TRY IT >>
Task for the records below: please retype exactly and only the lines from the first through the one with "b. John performed Mary's operation", with every picture omitted.
[[ RECORDS SUPPLIED, beginning ]]
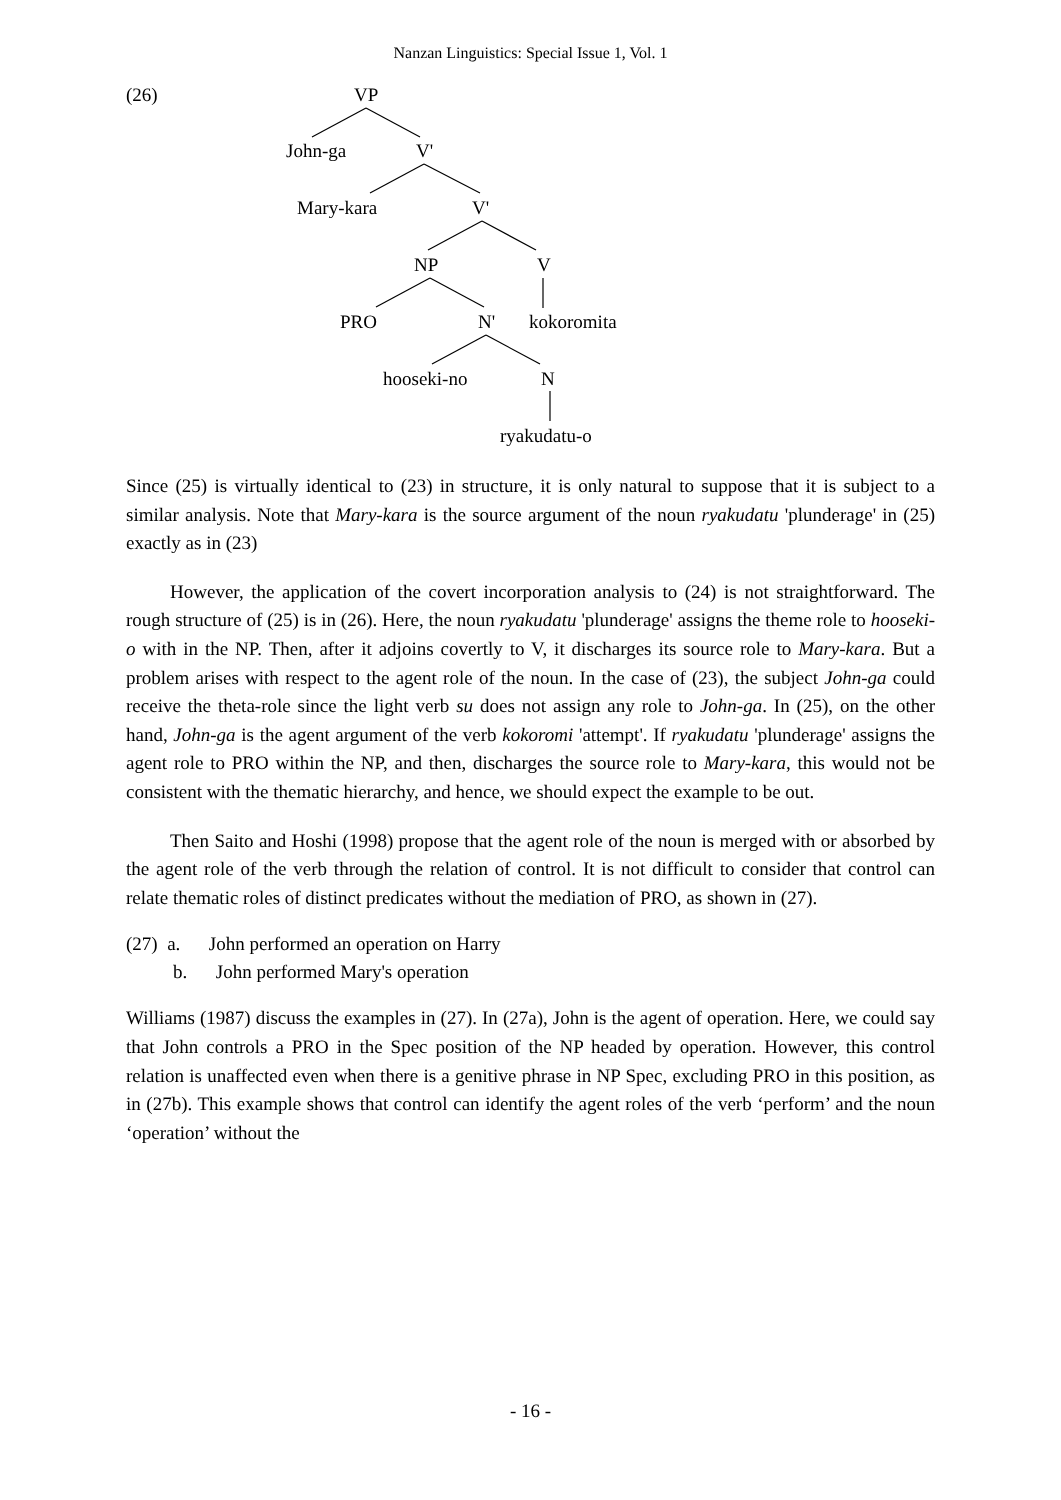Nanzan Linguistics: Special Issue 1, Vol. 1
(26) VP
John-ga V'
Mary-kara V'
NP V
PRO N' kokoromita
hooseki-no N
ryakudatu-o
Since (25) is virtually identical to (23) in structure, it is only natural to suppose that it is subject to a similar analysis. Note that Mary-kara is the source argument of the noun ryakudatu 'plunderage' in (25) exactly as in (23)
However, the application of the covert incorporation analysis to (24) is not straightforward. The rough structure of (25) is in (26). Here, the noun ryakudatu 'plunderage' assigns the theme role to hooseki-o with in the NP. Then, after it adjoins covertly to V, it discharges its source role to Mary-kara. But a problem arises with respect to the agent role of the noun. In the case of (23), the subject John-ga could receive the theta-role since the light verb su does not assign any role to John-ga. In (25), on the other hand, John-ga is the agent argument of the verb kokoromi 'attempt'. If ryakudatu 'plunderage' assigns the agent role to PRO within the NP, and then, discharges the source role to Mary-kara, this would not be consistent with the thematic hierarchy, and hence, we should expect the example to be out.
Then Saito and Hoshi (1998) propose that the agent role of the noun is merged with or absorbed by the agent role of the verb through the relation of control. It is not difficult to consider that control can relate thematic roles of distinct predicates without the mediation of PRO, as shown in (27).
(27) a. John performed an operation on Harry
b. John performed Mary's operation
Williams (1987) discuss the examples in (27). In (27a), John is the agent of operation. Here, we could say that John controls a PRO in the Spec position of the NP headed by operation. However, this control relation is unaffected even when there is a genitive phrase in NP Spec, excluding PRO in this position, as in (27b). This example shows that control can identify the agent roles of the verb ‘perform’ and the noun ‘operation’ without the
- 16 -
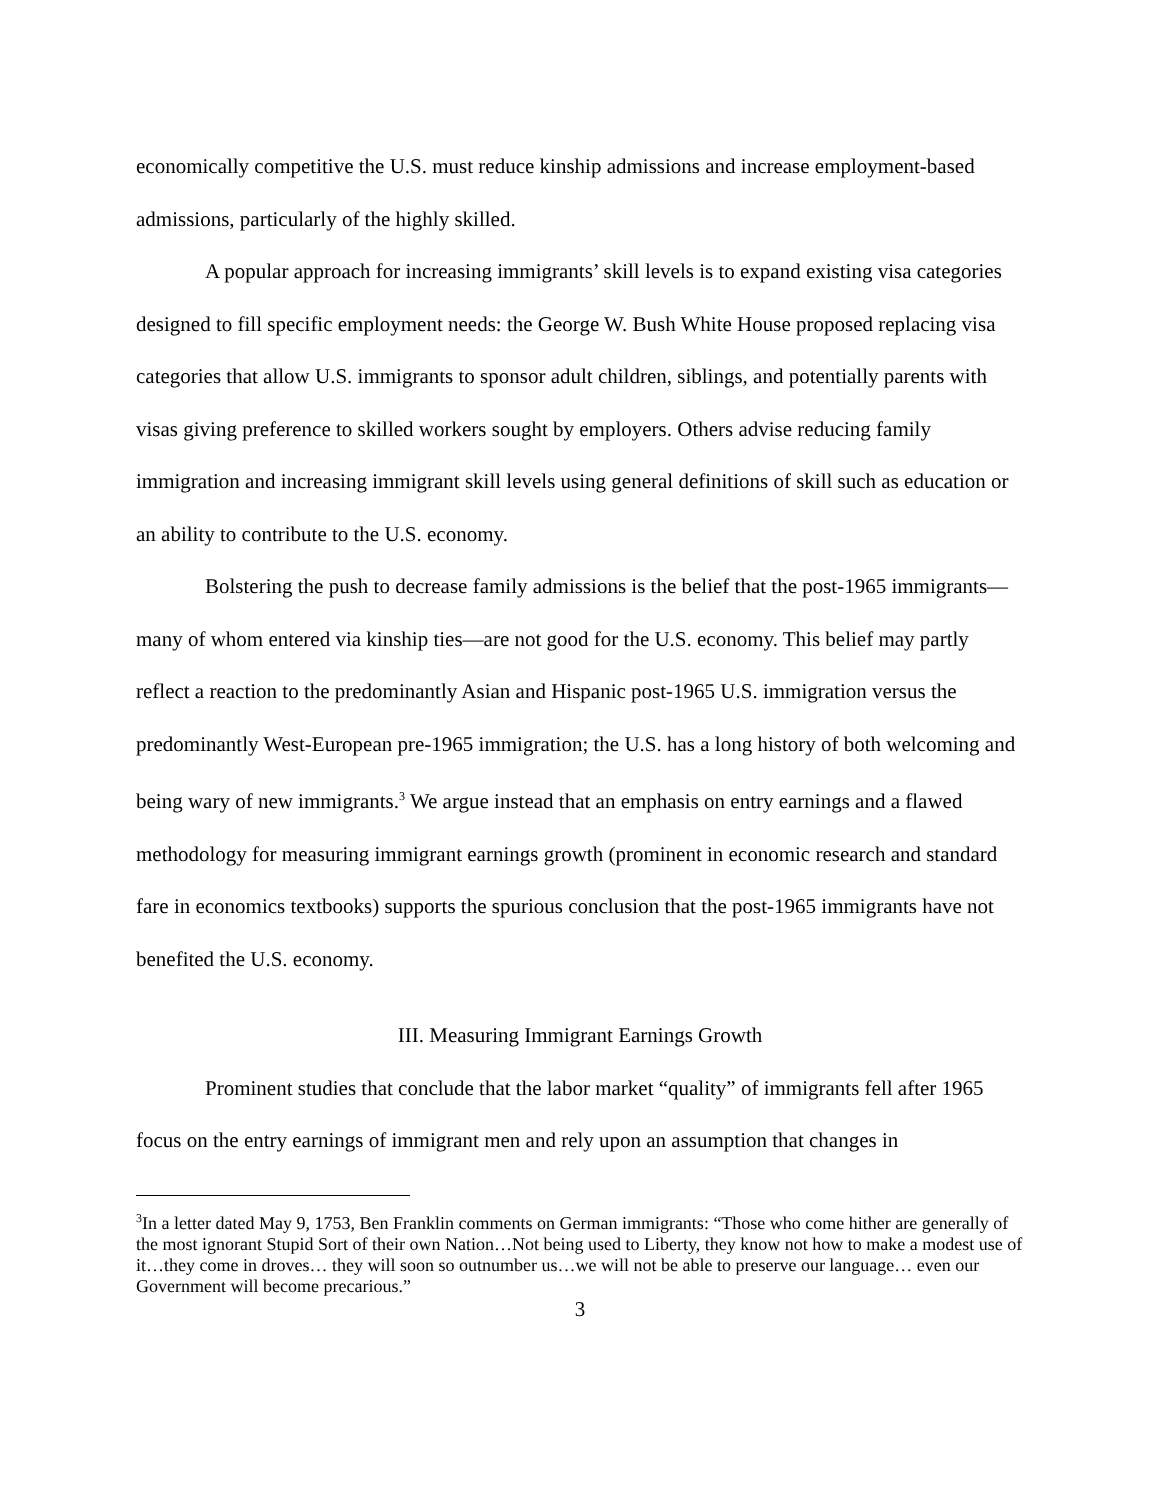economically competitive the U.S. must reduce kinship admissions and increase employment-based admissions, particularly of the highly skilled.
A popular approach for increasing immigrants’ skill levels is to expand existing visa categories designed to fill specific employment needs: the George W. Bush White House proposed replacing visa categories that allow U.S. immigrants to sponsor adult children, siblings, and potentially parents with visas giving preference to skilled workers sought by employers. Others advise reducing family immigration and increasing immigrant skill levels using general definitions of skill such as education or an ability to contribute to the U.S. economy.
Bolstering the push to decrease family admissions is the belief that the post-1965 immigrants—many of whom entered via kinship ties—are not good for the U.S. economy. This belief may partly reflect a reaction to the predominantly Asian and Hispanic post-1965 U.S. immigration versus the predominantly West-European pre-1965 immigration; the U.S. has a long history of both welcoming and being wary of new immigrants.<sup>3</sup> We argue instead that an emphasis on entry earnings and a flawed methodology for measuring immigrant earnings growth (prominent in economic research and standard fare in economics textbooks) supports the spurious conclusion that the post-1965 immigrants have not benefited the U.S. economy.
III. Measuring Immigrant Earnings Growth
Prominent studies that conclude that the labor market “quality” of immigrants fell after 1965 focus on the entry earnings of immigrant men and rely upon an assumption that changes in
<sup>3</sup> In a letter dated May 9, 1753, Ben Franklin comments on German immigrants: “Those who come hither are generally of the most ignorant Stupid Sort of their own Nation…Not being used to Liberty, they know not how to make a modest use of it…they come in droves… they will soon so outnumber us…we will not be able to preserve our language… even our Government will become precarious.”
3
[[ RECORDS SUPPLIED, end ]]
SOLUTION BELOW >>
Nanzan Linguistics: Special Issue 1, Vol. 1
(26) VP
John-ga V'
Mary-kara V'
NP V
PRO N' kokoromita
hooseki-no N
ryakudatu-o
Since (25) is virtually identical to (23) in structure, it is only natural to suppose that it is subject to a similar analysis. Note that Mary-kara is the source argument of the noun ryakudatu 'plunderage' in (25) exactly as in (23)
However, the application of the covert incorporation analysis to (24) is not straightforward. The rough structure of (25) is in (26). Here, the noun ryakudatu 'plunderage' assigns the theme role to hooseki-o with in the NP. Then, after it adjoins covertly to V, it discharges its source role to Mary-kara. But a problem arises with respect to the agent role of the noun. In the case of (23), the subject John-ga could receive the theta-role since the light verb su does not assign any role to John-ga. In (25), on the other hand, John-ga is the agent argument of the verb kokoromi 'attempt'. If ryakudatu 'plunderage' assigns the agent role to PRO within the NP, and then, discharges the source role to Mary-kara, this would not be consistent with the thematic hierarchy, and hence, we should expect the example to be out.
Then Saito and Hoshi (1998) propose that the agent role of the noun is merged with or absorbed by the agent role of the verb through the relation of control. It is not difficult to consider that control can relate thematic roles of distinct predicates without the mediation of PRO, as shown in (27).
(27) a. John performed an operation on Harry
b. John performed Mary's operation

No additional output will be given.